Start of TEXT PASSAGE
Fourthly, it is for the DJ to decide at a case management hearing, or equivalent, what the timetable should be for the production of material relating to this issue and any response to it, and also how that material is to be adduced at the extradition hearing. Fifthly, it is for the DJ to decide how the material concerning the belief and the challenge to it, if there is one, is to be dealt with at the extradition hearing.
- We note and emphasise, once again, the limited basis upon which there can be a review of the prosecutor's belief, as set out in paragraph 35 of Simon J's judgment in Dibden We agree with that approach and we again emphasise that section 83A(3)(c), like section 19B(3)(c), is not intended to invite a debate with demands for documents justifying the belief in any except exceptional cases.
- The DJ considered the other factors set out in section 83A(3). He said that factor (a) was not a "completely straightforward issue". I agree with the judge. Whereas the word "loss" might be attached to a particular victim who has, eg, lost money or goods, "harm" can be associated with both victims and others. Here the "victims" are the children and infants who have been abused and whose images have been sent around the world to be viewed by subscribers to the Internet circle set up for this pernicious purpose. But there is a less concrete but more pervasive "harm" associated with the distribution of this material which, as the judge recognised, "perpetuates and encourages the trade in it" (see paragraph 21(3) of his ruling). "The place" where the harm occurred to the children may well have been concentrated in the USA, although not necessarily exclusively so. The more general "harm" resulting from the extradition offence was worldwide.
End of TEXT PASSAGE
Start of RECORDS TO USE
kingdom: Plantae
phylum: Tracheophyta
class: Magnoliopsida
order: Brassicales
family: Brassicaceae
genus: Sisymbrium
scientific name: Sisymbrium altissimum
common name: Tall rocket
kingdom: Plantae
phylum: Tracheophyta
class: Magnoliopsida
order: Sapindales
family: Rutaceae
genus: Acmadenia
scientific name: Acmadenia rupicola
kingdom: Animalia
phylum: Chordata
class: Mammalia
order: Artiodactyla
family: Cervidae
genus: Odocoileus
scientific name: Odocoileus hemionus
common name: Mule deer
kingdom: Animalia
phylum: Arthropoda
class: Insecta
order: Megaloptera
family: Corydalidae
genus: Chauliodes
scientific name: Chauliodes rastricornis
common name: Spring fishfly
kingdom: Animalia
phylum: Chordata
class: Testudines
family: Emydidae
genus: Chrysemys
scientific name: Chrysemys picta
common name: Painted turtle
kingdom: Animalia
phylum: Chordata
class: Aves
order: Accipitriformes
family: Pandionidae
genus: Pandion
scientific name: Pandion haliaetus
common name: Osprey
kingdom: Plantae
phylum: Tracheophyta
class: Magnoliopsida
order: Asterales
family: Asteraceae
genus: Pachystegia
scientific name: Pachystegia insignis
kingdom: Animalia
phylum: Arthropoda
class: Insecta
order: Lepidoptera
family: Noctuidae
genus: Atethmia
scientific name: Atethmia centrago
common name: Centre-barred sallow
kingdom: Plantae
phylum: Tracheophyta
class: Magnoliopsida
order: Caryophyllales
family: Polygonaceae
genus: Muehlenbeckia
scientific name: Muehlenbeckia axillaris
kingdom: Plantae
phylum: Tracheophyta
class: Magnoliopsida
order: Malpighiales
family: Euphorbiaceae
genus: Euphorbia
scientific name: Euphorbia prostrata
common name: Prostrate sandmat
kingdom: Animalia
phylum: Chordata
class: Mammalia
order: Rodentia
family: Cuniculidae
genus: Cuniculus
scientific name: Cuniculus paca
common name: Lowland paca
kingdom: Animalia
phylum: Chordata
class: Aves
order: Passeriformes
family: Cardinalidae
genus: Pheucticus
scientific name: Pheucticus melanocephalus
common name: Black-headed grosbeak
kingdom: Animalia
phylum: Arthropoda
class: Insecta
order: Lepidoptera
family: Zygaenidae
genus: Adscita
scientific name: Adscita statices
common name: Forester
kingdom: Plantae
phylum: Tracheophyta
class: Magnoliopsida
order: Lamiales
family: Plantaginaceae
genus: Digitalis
End of RECORDS TO USE
WRITTEN EXERCISE 1
Translate this sentence from the extradition ruling into French: "Fifthly, it is for the DJ to decide how the material concerning the belief and the challenge to it, if there is one, is to be dealt with at the extradition hearing."
WRITTEN EXERCISE 2
Transcribe the lines of the records from the line with "scientific name: Muehlenbeckia axillaris" to the line with "family: Zygaenidae", including both of those lines.

PROBLEM SOLUTION 1
Cinquièmement, il appartient au DJ de décider de la manière dont les éléments relatifs à cette conviction et à sa contestation, le cas échéant, doivent être traités lors de l'audience d'extradition.

PROBLEM SOLUTION 2
scientific name: Muehlenbeckia axillaris
kingdom: Plantae
phylum: Tracheophyta
class: Magnoliopsida
order: Malpighiales
family: Euphorbiaceae
genus: Euphorbia
scientific name: Euphorbia prostrata
common name: Prostrate sandmat
kingdom: Animalia
phylum: Chordata
class: Mammalia
order: Rodentia
family: Cuniculidae
genus: Cuniculus
scientific name: Cuniculus paca
common name: Lowland paca
kingdom: Animalia
phylum: Chordata
class: Aves
order: Passeriformes
family: Cardinalidae
genus: Pheucticus
scientific name: Pheucticus melanocephalus
common name: Black-headed grosbeak
kingdom: Animalia
phylum: Arthropoda
class: Insecta
order: Lepidoptera
family: Zygaenidae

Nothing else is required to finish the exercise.